Stratégie, la nouvelle donne

Professeur Philippe Very sur les nouveaux enjeux de la stratégie dans l'ère numérique

 

Le numérique bouscule les modèles classiques de la planification stratégique dans les entreprises. La formation des futurs managers doit prendre en compte ces nouvelles règles du jeu.

Dans un environnement économique  traversé de profondes mutations, comment adapter l’enseignement de la stratégie, au cœur de la formation en management dispensée par le BBA EDHEC, programme bachelor d'EDHEC Business School ?
C’est l’une des questions dont s’est emparé le Pilab, laboratoire d’innovation lancé par l’EDHEC, en 2014, pour tester de nouvelles méthodes d’enseignement et les diffuser sur les différents campus du groupe.

« Les modèles d’analyse qui faisaient référence depuis une trentaine d’années, ceux-là même qui ont été développés dans les grandes universités américaines comme Harvard, ne permettent plus aujourd’hui de rendre compte de la réalité de certains secteurs d’activité, en particulier ceux liés aux technologies de l’information » constate Philippe Very, professeur spécialisé en stratégie à l’EDHEC Business School. 

Sortir des schémas classiques au travers de cas pratiques

Basés sur la planification stratégique, ces modèles classiques l’ont  emporté longtemps parce ils répondaient aux attentes d’analystes financiers qui ont besoin de données chiffrées, d’éléments tangibles et rassurants comme les business plans et les études de marché. S’ils restent adaptés pour certains secteurs d’activités, de nouvelles approches s’imposent pour prendre en compte les innovations disruptives qui ont fait émerger de nouveaux compétiteurs et de nouveaux intermédiaires.

C’est le cas par exemples des grandes plateformes de services comme Amazon dans le secteur du livre, Booking ou Airbnb dans le secteur hôtelier ou encore Uber dans celui des transports.

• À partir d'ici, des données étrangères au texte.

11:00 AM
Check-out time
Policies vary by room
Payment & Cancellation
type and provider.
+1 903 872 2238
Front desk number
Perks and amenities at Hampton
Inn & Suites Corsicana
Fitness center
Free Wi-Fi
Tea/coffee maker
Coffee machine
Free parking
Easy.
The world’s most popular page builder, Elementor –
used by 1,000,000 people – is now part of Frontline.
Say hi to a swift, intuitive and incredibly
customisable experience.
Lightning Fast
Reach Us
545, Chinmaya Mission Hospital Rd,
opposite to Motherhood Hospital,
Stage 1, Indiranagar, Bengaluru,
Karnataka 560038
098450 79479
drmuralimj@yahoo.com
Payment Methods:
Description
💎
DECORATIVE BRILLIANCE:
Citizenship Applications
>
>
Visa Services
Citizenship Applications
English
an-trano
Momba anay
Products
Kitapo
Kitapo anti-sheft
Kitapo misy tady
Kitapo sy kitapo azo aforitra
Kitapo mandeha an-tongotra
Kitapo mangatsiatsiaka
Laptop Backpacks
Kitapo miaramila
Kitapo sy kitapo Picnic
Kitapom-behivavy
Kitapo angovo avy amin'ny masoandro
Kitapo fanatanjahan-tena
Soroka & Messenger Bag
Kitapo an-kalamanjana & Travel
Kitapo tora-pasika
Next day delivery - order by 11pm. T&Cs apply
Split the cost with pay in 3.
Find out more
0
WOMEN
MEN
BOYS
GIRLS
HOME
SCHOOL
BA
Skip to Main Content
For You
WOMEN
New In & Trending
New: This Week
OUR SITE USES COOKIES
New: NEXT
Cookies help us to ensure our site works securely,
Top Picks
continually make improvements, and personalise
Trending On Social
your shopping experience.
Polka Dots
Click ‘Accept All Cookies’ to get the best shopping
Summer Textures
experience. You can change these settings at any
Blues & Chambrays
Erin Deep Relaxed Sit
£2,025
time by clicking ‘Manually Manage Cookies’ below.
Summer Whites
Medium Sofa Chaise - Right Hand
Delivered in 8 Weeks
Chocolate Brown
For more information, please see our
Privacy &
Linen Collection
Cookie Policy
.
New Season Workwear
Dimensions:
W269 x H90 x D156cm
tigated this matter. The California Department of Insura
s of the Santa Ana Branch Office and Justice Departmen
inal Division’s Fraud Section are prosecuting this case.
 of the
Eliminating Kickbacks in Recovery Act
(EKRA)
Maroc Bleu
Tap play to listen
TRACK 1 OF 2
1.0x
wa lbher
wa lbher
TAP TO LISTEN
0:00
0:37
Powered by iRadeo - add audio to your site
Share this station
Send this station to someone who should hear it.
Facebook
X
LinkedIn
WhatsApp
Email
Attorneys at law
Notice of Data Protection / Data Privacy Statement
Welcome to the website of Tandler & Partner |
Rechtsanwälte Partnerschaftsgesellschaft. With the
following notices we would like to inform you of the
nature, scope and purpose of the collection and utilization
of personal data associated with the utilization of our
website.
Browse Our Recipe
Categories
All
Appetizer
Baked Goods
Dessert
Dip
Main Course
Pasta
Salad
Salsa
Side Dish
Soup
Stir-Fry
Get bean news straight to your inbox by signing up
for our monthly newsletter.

Avec l’arrivée de ces nouveaux acteurs, les relations de pouvoir au sein d’un secteur d’activité changent, les entreprises traditionnelles et leur business modèles sont mis à mal.
« Prendre en compte cette redistribution des cartes dans notre enseignement de la stratégie passe par une approche différente qui ne sera pas basée sur la  seule planification, difficile à tenir. Plus que l’étude de modèles préétablis, nous privilégions avec nos étudiants une approche par cas concrets dans le cadre d’un enseignement non magistral .Cela permet de travailler sur les enseignements à tirer des différents cas pratiques » explique Philippe Very.

Cela ne signifie pas pour autant s’intéresser aux seules start-up mais aussi à des entreprises traditionnelles qui ont su s’adapter comme par exemple Les Trois Suisses qui à partir de leur expérience de vépéciste ont réussi tirer parti de leur expertise dans la logistique. Ce travail à partir de cas pratiques peut être mené en partenariat avec d’autres écoles pour associer plusieurs expertises.

C’est le cas dans le cadre du hackathon organisé une fois par an pour des étudiants de quatrième année du BBA EDHEC avec des étudiants de l’école d’informatique Epitech  et ceux de SDS (Sustainable Design School), école de design de Nice. Les étudiants travaillent en équipe sur un projet pour répondre à une problématique soumise par une entreprise avec pour objectif de bâtir et livrer des solutions. Ils bénéficient de l’accompagnement d’un coach et un cycle de conférences fournit le cadre théorique. Le prochain hackathon a lieu en novembre 2015.